Thursday, February 24, 2005

Gratitude to Parents - How can we feel anything but?

Having just been home recently, of late I reflect a lot on what my parents have done for me, and at such times my heart would melt and I would almost always cry as a result… cry with tears of deep gratitude.


The Buddha said: “Just as a mother would guard her only child, even at the risk of her own life, even so towards all beings, let me cultivate boundless love”.


My mother has 4 children, but even then I have already felt her tremendous love, much less if I were her only child. It really melts my heart how she would go the distance to ensure that we, her children, are well and happy. Just being near her and observe how she takes care of us is enough to know how much she cares for each one of us. At home, I was treated like a king while on the contrary, I feel that I’m the one who should have treated her like a king. How much has she gone through to raise us and take care of us? She would eat the bad food and keep for us the good ones. She doesn’t mind being left cold as long as we’re left warm. It reminds me of the virtues of a mother as told by the Buddha.


I remember reading an article by a monk relating how his mother would eat very little so as to ensure that her children have enough to eat. I’m sure my mom will do that too. But I’m not sure if I will. How embarrassing it is to think that instead of trying all ways to repay our debt of gratitude to our parents, out of our own ignorance and ingratitude, we mistreat them or think of them as unimportant. How blind have I been, that instead of looking at their virtues and emulate them, I zoomed in on their shortcomings and tried to correct them. J What a shame!

Once, I sat down with my mom and thanked her for the many little things she’s done that warm my heart. She asked thank her for what. I said I thank her for preparing my meal, for fixing my clothes, for buying me food that I like, for putting up with me, for taking care of me. She said that those are the things she’s very happy to do. I know I will always owe her. I know I won’t be able to completely repay my debt of her kindness.


So here and now, I make a resolution to be to others what she’s been to me and to give to others what she’s given to me – her kindness, love, warmth and care, as a way to sincerely thank her for all that she’s done for me.

Thursday, February 17, 2005

Reflection on Board

Medan, 14th Feb 2005

I was sitting in the waiting room waiting to board the plane, and below is what came to mind then...


There's meeting, there's separation.
In meeting up, the most important is the person we are with.
Why bother so much with petty things, who's right and who's wrong.

Soon we'll have to separate.
Why not treasure the moment and be the best that you can to the ones you love?

If he speaks, listen.
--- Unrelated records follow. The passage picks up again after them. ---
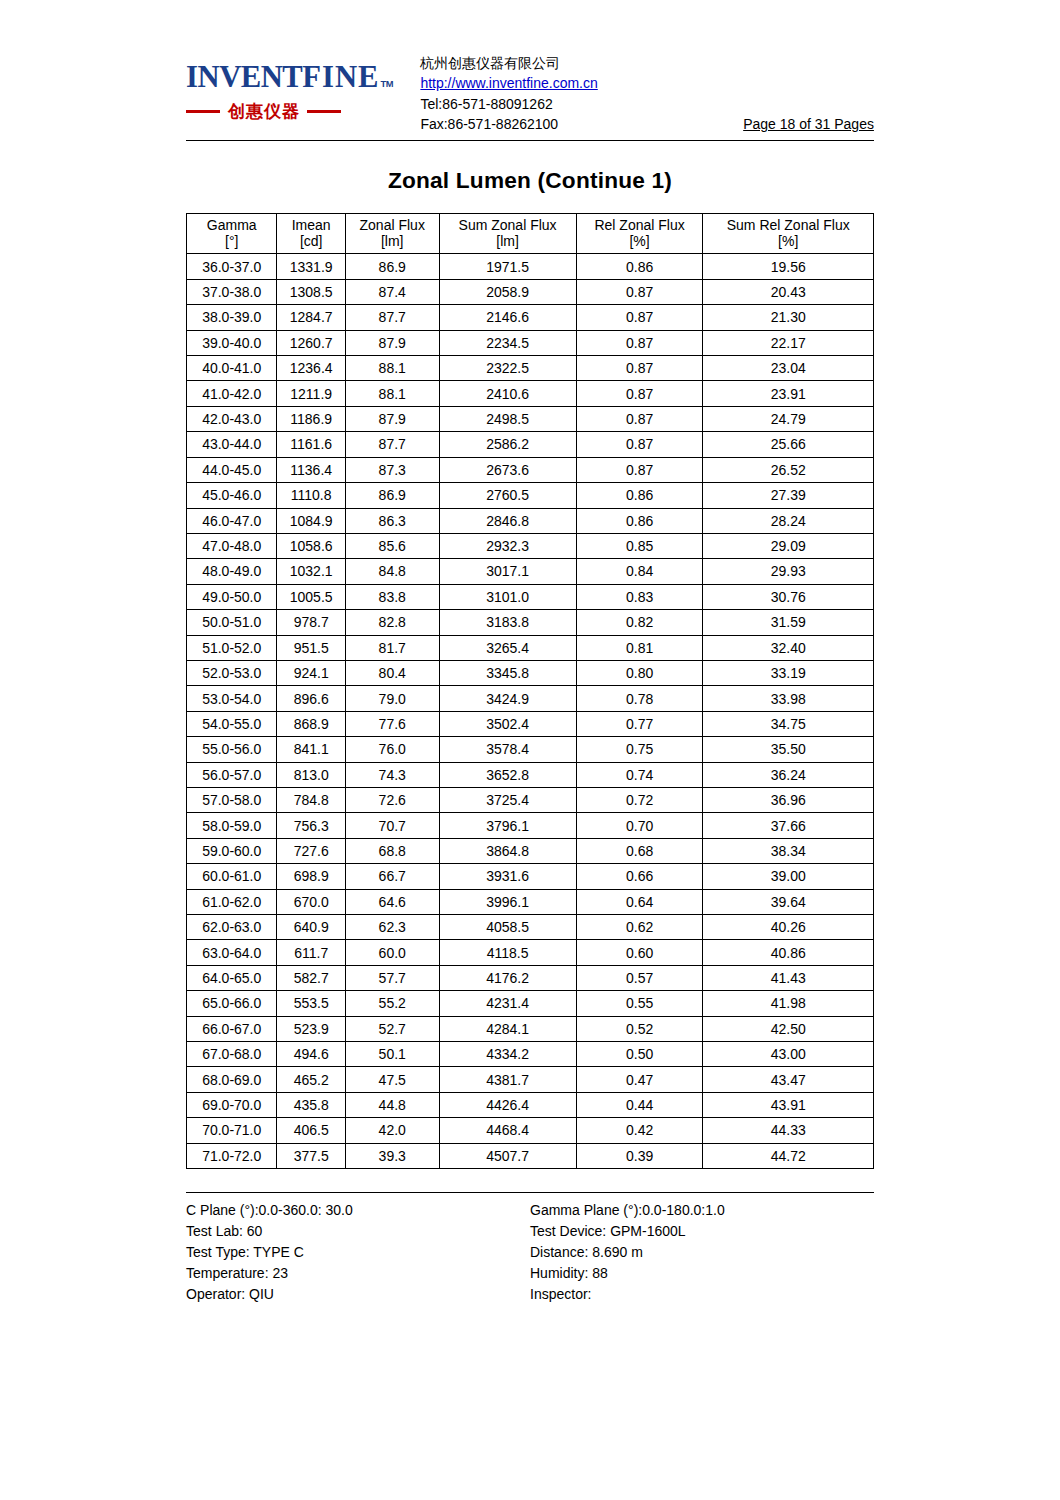INVENT FINE TM
创惠仪器
杭州创惠仪器有限公司
http://www.inventfine.com.cn
Tel:86-571-88091262
Fax:86-571-88262100 Page 18 of 31 Pages
Zonal Lumen (Continue 1)
| Gamma | Imean | Zonal Flux | Sum Zonal Flux | Rel Zonal Flux | Sum Rel Zonal Flux |
| --- | --- | --- | --- | --- | --- |
| [°] | [cd] | [lm] | [lm] | [%] | [%] |
| 36.0-37.0 | 1331.9 | 86.9 | 1971.5 | 0.86 | 19.56 |
| 37.0-38.0 | 1308.5 | 87.4 | 2058.9 | 0.87 | 20.43 |
| 38.0-39.0 | 1284.7 | 87.7 | 2146.6 | 0.87 | 21.30 |
| 39.0-40.0 | 1260.7 | 87.9 | 2234.5 | 0.87 | 22.17 |
| 40.0-41.0 | 1236.4 | 88.1 | 2322.5 | 0.87 | 23.04 |
| 41.0-42.0 | 1211.9 | 88.1 | 2410.6 | 0.87 | 23.91 |
| 42.0-43.0 | 1186.9 | 87.9 | 2498.5 | 0.87 | 24.79 |
| 43.0-44.0 | 1161.6 | 87.7 | 2586.2 | 0.87 | 25.66 |
| 44.0-45.0 | 1136.4 | 87.3 | 2673.6 | 0.87 | 26.52 |
| 45.0-46.0 | 1110.8 | 86.9 | 2760.5 | 0.86 | 27.39 |
| 46.0-47.0 | 1084.9 | 86.3 | 2846.8 | 0.86 | 28.24 |
| 47.0-48.0 | 1058.6 | 85.6 | 2932.3 | 0.85 | 29.09 |
| 48.0-49.0 | 1032.1 | 84.8 | 3017.1 | 0.84 | 29.93 |
| 49.0-50.0 | 1005.5 | 83.8 | 3101.0 | 0.83 | 30.76 |
| 50.0-51.0 | 978.7 | 82.8 | 3183.8 | 0.82 | 31.59 |
| 51.0-52.0 | 951.5 | 81.7 | 3265.4 | 0.81 | 32.40 |
| 52.0-53.0 | 924.1 | 80.4 | 3345.8 | 0.80 | 33.19 |
| 53.0-54.0 | 896.6 | 79.0 | 3424.9 | 0.78 | 33.98 |
| 54.0-55.0 | 868.9 | 77.6 | 3502.4 | 0.77 | 34.75 |
| 55.0-56.0 | 841.1 | 76.0 | 3578.4 | 0.75 | 35.50 |
| 56.0-57.0 | 813.0 | 74.3 | 3652.8 | 0.74 | 36.24 |
| 57.0-58.0 | 784.8 | 72.6 | 3725.4 | 0.72 | 36.96 |
| 58.0-59.0 | 756.3 | 70.7 | 3796.1 | 0.70 | 37.66 |
| 59.0-60.0 | 727.6 | 68.8 | 3864.8 | 0.68 | 38.34 |
| 60.0-61.0 | 698.9 | 66.7 | 3931.6 | 0.66 | 39.00 |
| 61.0-62.0 | 670.0 | 64.6 | 3996.1 | 0.64 | 39.64 |
| 62.0-63.0 | 640.9 | 62.3 | 4058.5 | 0.62 | 40.26 |
| 63.0-64.0 | 611.7 | 60.0 | 4118.5 | 0.60 | 40.86 |
| 64.0-65.0 | 582.7 | 57.7 | 4176.2 | 0.57 | 41.43 |
| 65.0-66.0 | 553.5 | 55.2 | 4231.4 | 0.55 | 41.98 |
| 66.0-67.0 | 523.9 | 52.7 | 4284.1 | 0.52 | 42.50 |
| 67.0-68.0 | 494.6 | 50.1 | 4334.2 | 0.50 | 43.00 |
| 68.0-69.0 | 465.2 | 47.5 | 4381.7 | 0.47 | 43.47 |
| 69.0-70.0 | 435.8 | 44.8 | 4426.4 | 0.44 | 43.91 |
| 70.0-71.0 | 406.5 | 42.0 | 4468.4 | 0.42 | 44.33 |
| 71.0-72.0 | 377.5 | 39.3 | 4507.7 | 0.39 | 44.72 |
C Plane (°):0.0-360.0: 30.0
Test Lab: 60
Test Type: TYPE C
Temperature: 23
Operator: QIU
Gamma Plane (°):0.0-180.0:1.0
Test Device: GPM-1600L
Distance: 8.690 m
Humidity: 88
Inspector:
Don't talk back.
Be the best that you can to him... for him...
because the only time you can do so is the time when you are with him.

(PS: him == father or anyone U love)

Thursday, February 03, 2005

Pervert

I like things that upset many. Hence the title. The earliest occurrence, as far as I can remember, was sparked by Ajahn Lee. Somewhere in his book, he wrote (paraphrased): “Good things are bad things. Bad things are good things. Good things like praise, pleasure, and fame are bad for the heart. Things like criticism and displeasure are good for the heart.” I was pretty puzzled when I first come across this, but after some time, I began to see his point and really appreciated what was said. The deep appreciation comes from the very truth in what Ajahn Lee put across.

Once when I went to a Dhamma class at Mahaprajna, the shifu told us jokingly that he once anyhow gave a Dhamma name Hui Si (Meaning: Can Die) to a lay devotee, and the person got very upset. When I heard that, I thought the name was very nice, and so adopted it myself. I find the name very nice because it’s so much in line with reality, simple yet truthful, in no way trying to deny the truth and instead see it as it really is, in full acceptance.

On another occasion, I read Ajahn Brahm relating a story of the time when he was sick. Ajahn Chah paid him a visit and he got very pleased because he highly regarded Ajahn Chah and it was really an honor to him that Ajahn Chah paid him a visit. However, he got very upset when Ajahn Chah opened his mouth. Instead of consoling him or wishing him well soon, Ajahn Chah said, “You will either get better, or you will die.”

When I read that, I thought that was well-said, and on the right occasion! I would be happy to be offered such words when I got sick. It actually takes quite a bit of courage to speak the truth in such matter-of-factly-manner.

On yet another occasion, BW told me of a strict Zen meditation centre where the teacher will hit the students with a stick if they are sleepy while meditating. I got really excited to learn about that!
There’s a reason for this tendency: I’m constantly seeking for places or occasions that are favourable for cleansing the heart, and getting away from what is favourable to the defilements but endanger the practice! Things that are favourable to the defilements always seem very nice and naturally makes us inclined towards them, like praises, comfort, company of friends, good food, idle talks… Yet, if we let ourselves get carried away by them, they are bound to wipe out the goodness in us: make us forget ourselves, forget the training/ Dhamma, and just be slave to the defilements!